II) If an e-mail address is not provided in the article, a reference cited by the manuscript regarding the epitope structure may be used for sequence information. The [Epitope Structure] Data Location Field should state where the information was found as cited reference or author communication.

The following format should be used anytime literature is cited in the IEDB: Sette et al. (2007). Nature 48: 1141-7. [PMID:12345678]

When citing epitope location, “Reference cited” should be used in location field and citation information should be placed in comments. Provide the PMID whenever it can be easily obtained.

III) If doubts persist regarding the epitope structure, the data cannot be included in the database. If the author does not respond within two weeks, the reference will be deemed uncuratable. Curation status in Form F2 should be selected as <Uncuratable: Reference Scan> with comments including the reason(s) why the epitope/reference was deemed uncuratable.

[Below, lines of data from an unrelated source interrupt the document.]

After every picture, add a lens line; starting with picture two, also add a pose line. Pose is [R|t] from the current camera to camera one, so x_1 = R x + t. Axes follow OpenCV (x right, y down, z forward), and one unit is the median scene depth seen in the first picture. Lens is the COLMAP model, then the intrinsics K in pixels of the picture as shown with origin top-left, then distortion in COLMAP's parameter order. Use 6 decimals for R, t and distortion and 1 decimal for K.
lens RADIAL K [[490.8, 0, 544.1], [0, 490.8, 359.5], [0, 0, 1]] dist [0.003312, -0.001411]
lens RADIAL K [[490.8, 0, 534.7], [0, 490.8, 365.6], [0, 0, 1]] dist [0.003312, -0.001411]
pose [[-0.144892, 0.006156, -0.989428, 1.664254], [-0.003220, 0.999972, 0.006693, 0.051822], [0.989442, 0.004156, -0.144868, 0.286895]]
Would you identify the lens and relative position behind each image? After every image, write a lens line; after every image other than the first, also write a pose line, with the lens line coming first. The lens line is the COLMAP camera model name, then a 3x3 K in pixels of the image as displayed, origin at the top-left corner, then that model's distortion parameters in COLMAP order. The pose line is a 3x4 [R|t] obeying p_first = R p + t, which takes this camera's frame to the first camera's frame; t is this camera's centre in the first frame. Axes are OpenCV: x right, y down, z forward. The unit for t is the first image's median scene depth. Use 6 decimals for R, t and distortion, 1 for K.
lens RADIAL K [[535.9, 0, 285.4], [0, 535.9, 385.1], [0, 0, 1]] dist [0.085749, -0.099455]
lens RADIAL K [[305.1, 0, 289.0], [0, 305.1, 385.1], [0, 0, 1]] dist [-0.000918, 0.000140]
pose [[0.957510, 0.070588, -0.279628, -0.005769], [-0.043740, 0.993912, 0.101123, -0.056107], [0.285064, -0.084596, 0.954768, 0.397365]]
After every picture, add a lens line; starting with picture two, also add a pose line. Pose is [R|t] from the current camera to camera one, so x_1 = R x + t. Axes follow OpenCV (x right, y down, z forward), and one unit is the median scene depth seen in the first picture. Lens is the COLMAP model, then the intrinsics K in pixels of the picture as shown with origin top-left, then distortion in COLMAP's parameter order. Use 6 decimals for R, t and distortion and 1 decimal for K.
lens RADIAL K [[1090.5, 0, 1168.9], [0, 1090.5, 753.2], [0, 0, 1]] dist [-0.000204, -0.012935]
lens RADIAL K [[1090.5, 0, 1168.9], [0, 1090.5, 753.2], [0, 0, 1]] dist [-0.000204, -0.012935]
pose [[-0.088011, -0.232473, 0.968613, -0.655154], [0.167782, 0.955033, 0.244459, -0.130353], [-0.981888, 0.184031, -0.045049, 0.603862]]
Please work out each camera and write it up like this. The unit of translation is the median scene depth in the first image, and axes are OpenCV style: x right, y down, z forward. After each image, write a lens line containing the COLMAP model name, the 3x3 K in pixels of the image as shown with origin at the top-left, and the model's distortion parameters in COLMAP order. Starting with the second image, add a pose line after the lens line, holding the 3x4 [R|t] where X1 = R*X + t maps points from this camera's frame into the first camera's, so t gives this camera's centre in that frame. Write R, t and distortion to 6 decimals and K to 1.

Important Note: Cited References The same guidelines are to be applied when researching context information such as the generation of T cell clones or monoclonal antibodies. When researching clone production and mAb generation, only go to references cited by the paper that you are curating. If those references do not provide the needed information, do not continue to search further. Add an immunization comment stating that the details were not provided and clarify this point to the reviewer on the cover sheet, letting the reviewer know that you did look at the references, but still could not find the needed information.